Contenu de la décision



Loi sur les relations de travail 
dans la fonction publique

Coat of Arms - Armoiries
  • Date:  2013-11-01
  • Dossier:  566-34-3487
  • Référence:  2013 CRTFP 133

Devant un arbitre de grief


ENTRE

STEPHANIE DELIOS

fonctionnaire s'estimant lésée

et

AGENCE DU REVENU DU CANADA

employeur

Répertorié
Delios c. Agence du revenu du Canada

Affaire concernant un grief individuel renvoyé l'arbitrage

MOTIFS DE DÉCISION

Devant:
David P. Olsen, arbitre de grief

Pour le fonctionnaire s'estimant lésée:
Neil Harden et Maria Jordan, Institut professionnel de la fonction publique du Canada

Pour l'employeur:
Pierre-Marc Champagne, avocat

Décision rendue sur la base d’arguments écrits,
déposés les 1er et 27 février et le 14 mars 2013.
(Traduction de la CRTFP)

I. Grief individuel renvoyé à l’arbitrage

1 La présente affaire porte sur un grief déposé par Stephanie Delios, la fonctionnaire s’estimant lésée (la « fonctionnaire ») le 28 mars 2008, contestant la décision de son employeur, l’Agence du revenu du Canada (l’« ARC » ou l’« employeur »), de refuser sa demande d’une journée de congé personnel rémunéré, conformément à la clause 17.21 de la convention collective conclue entre l’Agence des douanes et du revenu du Canada et l’Institut professionnel de la fonction publique du Canada pour l’unité de négociation du groupe Vérification, finances et sciences, venant à échéance le 21 décembre 2007 (la « convention collective ARC-IPFPC »). Lorsqu’elle a présenté son grief, la fonctionnaire occupait un poste de vérificatrice de l’impôt sur le revenu. Elle était classifiée au groupe et niveau AU-01, et ses conditions d’emploi étaient prévues par la convention collective ARC-IPFPC.
....
Tâche à réaliser | Quelles personnes l'extrait nomme-t-il ? Donnez le nom de chacune. Appuyez-vous uniquement sur l'extrait.
....
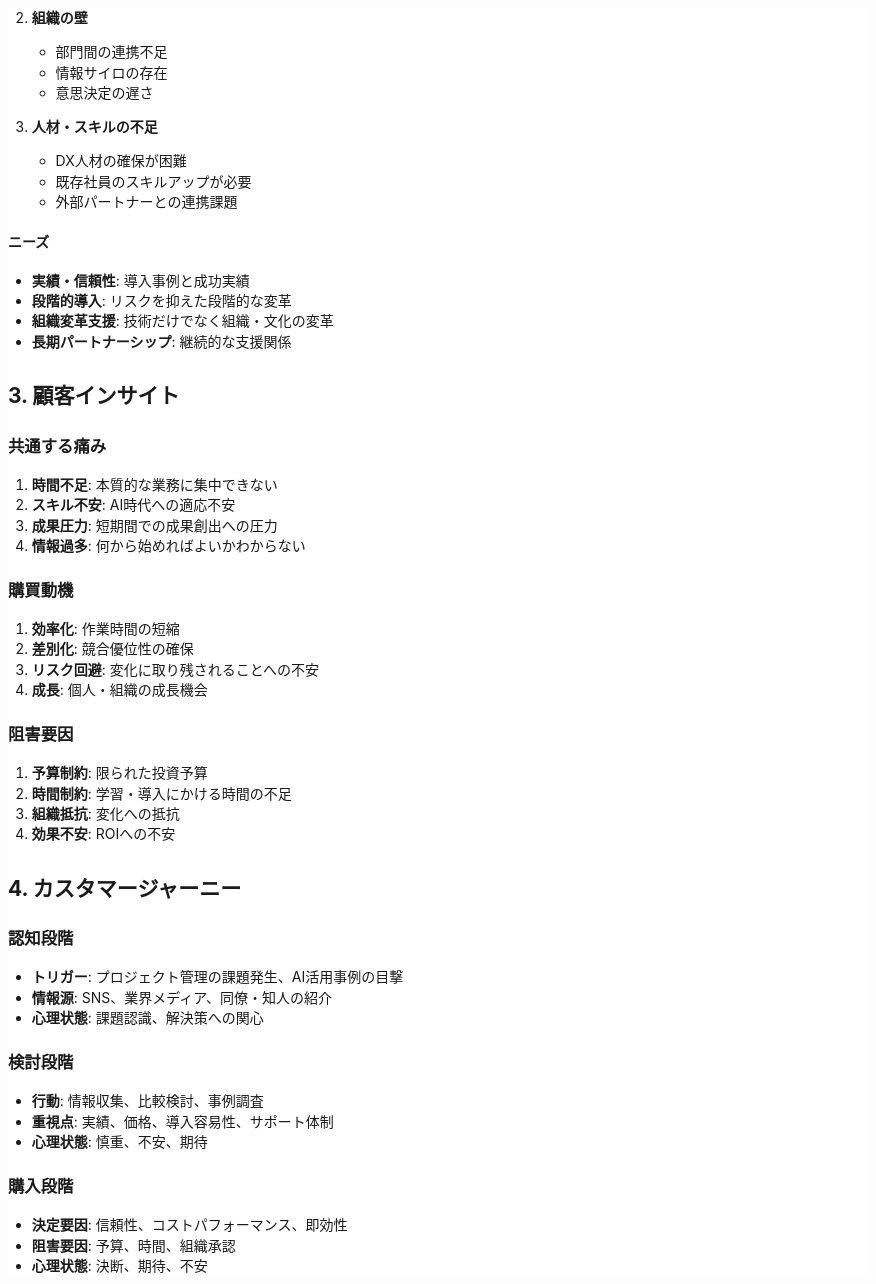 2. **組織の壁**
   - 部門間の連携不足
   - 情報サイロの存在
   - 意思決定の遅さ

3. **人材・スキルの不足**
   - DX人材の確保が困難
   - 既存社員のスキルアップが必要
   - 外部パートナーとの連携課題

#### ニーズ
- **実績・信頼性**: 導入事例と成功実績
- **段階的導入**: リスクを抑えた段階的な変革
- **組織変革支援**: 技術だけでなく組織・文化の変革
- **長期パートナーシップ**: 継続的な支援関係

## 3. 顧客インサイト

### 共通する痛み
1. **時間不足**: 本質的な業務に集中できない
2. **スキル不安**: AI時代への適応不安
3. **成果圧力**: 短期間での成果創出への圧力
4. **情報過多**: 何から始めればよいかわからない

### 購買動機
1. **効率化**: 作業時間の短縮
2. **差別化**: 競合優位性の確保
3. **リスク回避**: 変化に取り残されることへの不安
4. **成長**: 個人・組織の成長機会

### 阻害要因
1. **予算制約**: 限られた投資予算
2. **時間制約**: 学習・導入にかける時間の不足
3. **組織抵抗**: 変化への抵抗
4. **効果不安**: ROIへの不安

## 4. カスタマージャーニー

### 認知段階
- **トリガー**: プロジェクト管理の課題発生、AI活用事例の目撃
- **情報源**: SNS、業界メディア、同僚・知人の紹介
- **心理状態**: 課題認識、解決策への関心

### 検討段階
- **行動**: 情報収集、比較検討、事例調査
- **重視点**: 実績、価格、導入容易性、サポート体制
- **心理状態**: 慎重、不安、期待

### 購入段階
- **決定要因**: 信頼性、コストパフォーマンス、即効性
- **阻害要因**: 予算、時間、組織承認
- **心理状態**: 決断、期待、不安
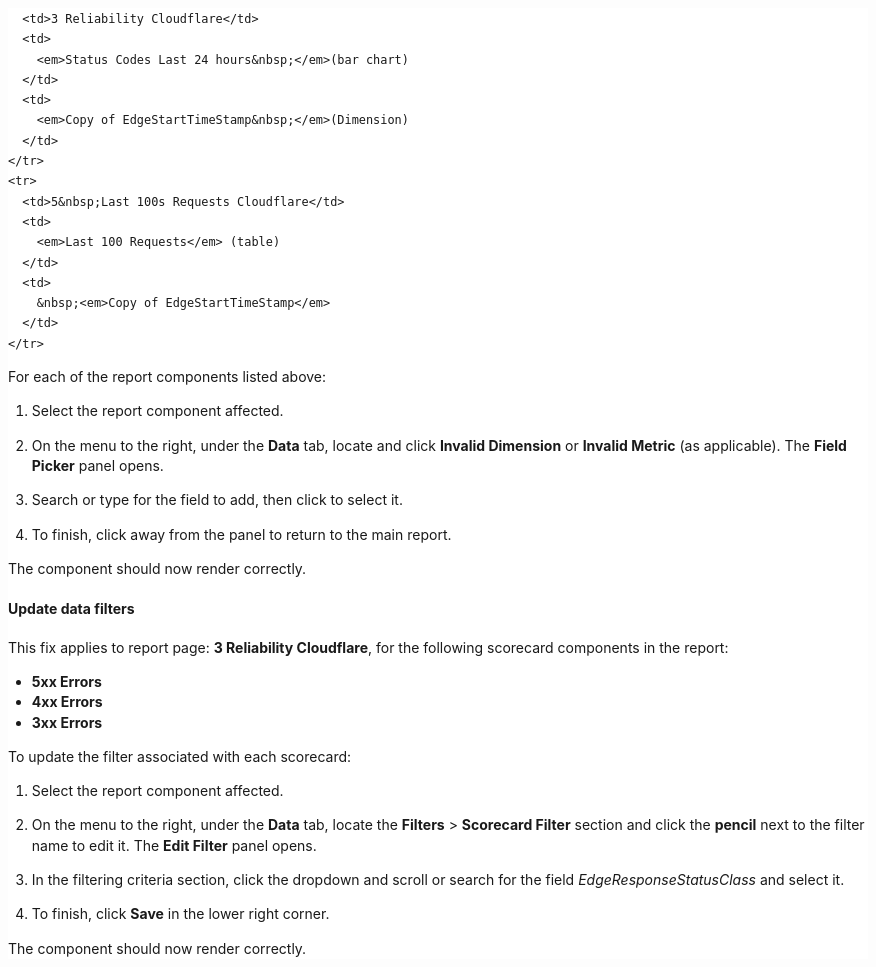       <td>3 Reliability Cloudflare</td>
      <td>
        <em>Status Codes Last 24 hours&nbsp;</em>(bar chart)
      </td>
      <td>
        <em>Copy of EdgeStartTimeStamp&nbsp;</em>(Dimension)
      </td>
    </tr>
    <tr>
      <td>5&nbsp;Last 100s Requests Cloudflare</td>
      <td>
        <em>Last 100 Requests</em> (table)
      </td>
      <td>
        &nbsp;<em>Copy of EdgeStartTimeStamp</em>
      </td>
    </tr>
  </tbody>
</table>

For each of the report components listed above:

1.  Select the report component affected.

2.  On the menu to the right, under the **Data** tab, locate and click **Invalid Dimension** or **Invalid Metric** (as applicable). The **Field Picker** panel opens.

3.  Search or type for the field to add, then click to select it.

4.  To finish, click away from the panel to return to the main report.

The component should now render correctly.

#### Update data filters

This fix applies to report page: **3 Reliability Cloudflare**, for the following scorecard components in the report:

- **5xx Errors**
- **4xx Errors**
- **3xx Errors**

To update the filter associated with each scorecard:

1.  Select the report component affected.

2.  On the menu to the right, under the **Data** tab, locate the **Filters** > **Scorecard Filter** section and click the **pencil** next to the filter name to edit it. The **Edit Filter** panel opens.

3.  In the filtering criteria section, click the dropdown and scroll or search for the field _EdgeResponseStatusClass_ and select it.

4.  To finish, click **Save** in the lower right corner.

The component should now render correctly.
....
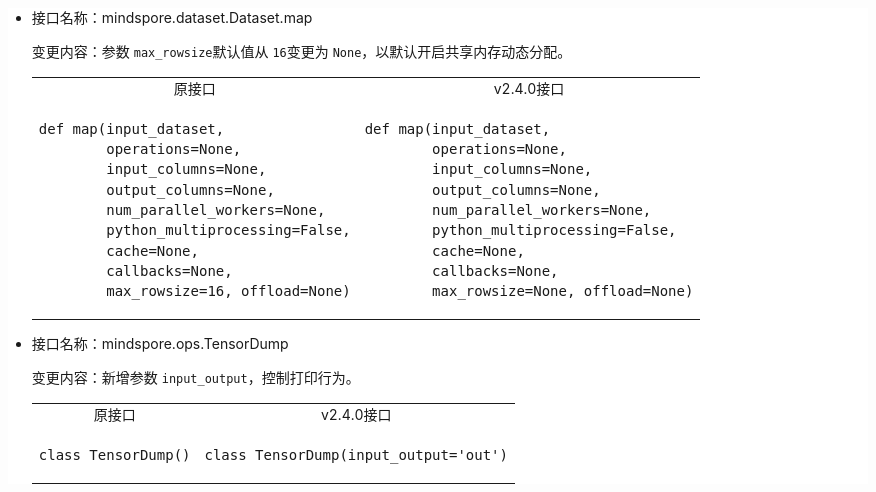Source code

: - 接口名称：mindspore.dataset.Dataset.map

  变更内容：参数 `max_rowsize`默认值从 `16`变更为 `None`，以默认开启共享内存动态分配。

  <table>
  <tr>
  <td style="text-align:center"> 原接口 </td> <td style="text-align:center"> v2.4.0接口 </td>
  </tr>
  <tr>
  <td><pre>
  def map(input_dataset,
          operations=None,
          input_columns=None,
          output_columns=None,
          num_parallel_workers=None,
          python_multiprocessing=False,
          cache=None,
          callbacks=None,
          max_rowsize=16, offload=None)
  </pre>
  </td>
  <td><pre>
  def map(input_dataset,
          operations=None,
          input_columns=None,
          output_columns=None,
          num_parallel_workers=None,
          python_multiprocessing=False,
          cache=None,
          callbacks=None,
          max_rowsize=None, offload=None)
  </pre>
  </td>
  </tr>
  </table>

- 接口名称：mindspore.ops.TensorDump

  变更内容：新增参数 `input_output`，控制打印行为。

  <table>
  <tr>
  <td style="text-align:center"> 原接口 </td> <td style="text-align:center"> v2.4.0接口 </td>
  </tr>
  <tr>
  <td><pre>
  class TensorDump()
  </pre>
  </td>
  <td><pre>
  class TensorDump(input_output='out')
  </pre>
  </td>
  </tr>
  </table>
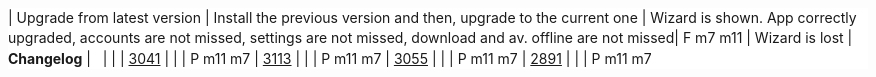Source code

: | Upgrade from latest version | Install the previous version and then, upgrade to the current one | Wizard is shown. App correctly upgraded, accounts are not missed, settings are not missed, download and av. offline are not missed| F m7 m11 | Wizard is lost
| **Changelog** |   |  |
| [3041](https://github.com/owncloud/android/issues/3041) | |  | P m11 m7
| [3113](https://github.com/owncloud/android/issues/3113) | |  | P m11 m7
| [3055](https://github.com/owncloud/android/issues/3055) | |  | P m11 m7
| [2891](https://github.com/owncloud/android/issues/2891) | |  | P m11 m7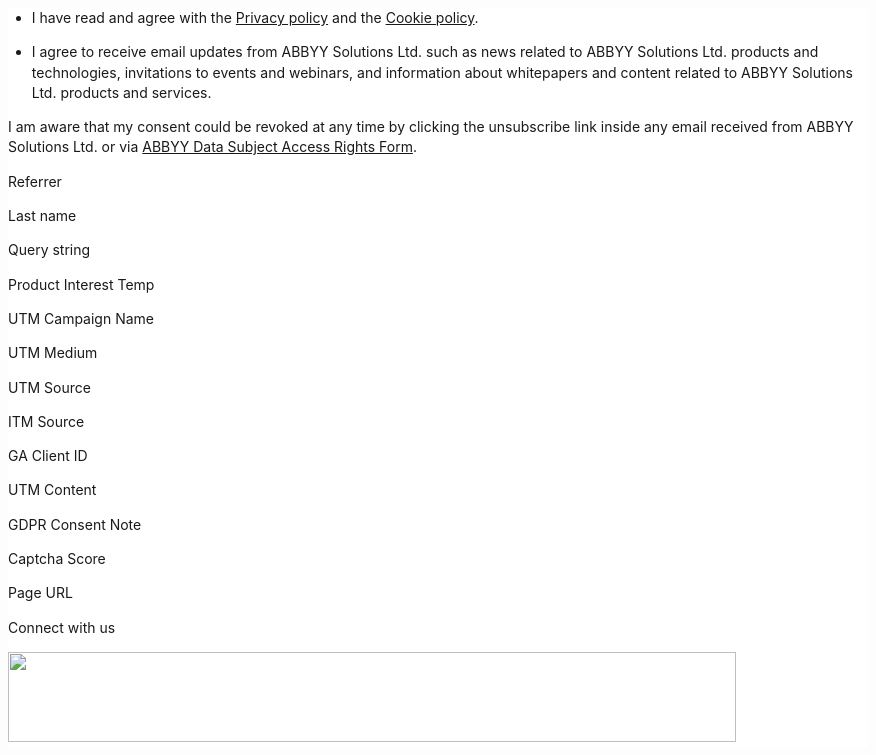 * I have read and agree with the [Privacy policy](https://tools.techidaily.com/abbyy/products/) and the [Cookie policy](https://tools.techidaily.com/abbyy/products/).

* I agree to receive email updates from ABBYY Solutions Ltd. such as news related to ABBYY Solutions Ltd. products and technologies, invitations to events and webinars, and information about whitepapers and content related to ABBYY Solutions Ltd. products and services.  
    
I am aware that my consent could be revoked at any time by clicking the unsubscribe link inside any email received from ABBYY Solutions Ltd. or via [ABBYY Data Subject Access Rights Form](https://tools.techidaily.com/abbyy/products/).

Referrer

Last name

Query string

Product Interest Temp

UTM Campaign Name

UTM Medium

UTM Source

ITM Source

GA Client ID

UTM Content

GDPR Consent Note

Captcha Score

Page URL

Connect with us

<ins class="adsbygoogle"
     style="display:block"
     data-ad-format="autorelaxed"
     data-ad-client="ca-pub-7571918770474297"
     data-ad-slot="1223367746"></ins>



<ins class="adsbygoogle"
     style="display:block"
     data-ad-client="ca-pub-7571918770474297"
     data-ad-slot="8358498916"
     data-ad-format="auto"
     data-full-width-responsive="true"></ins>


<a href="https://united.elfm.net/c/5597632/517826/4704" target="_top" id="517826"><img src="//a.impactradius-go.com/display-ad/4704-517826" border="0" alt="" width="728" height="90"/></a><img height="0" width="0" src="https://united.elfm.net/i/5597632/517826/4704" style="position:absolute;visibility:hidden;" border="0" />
....
Problème résolu |
- Stephanie Delios
- David P. Olsen
- Neil Harden
- Maria Jordan
- Pierre-Marc Champagne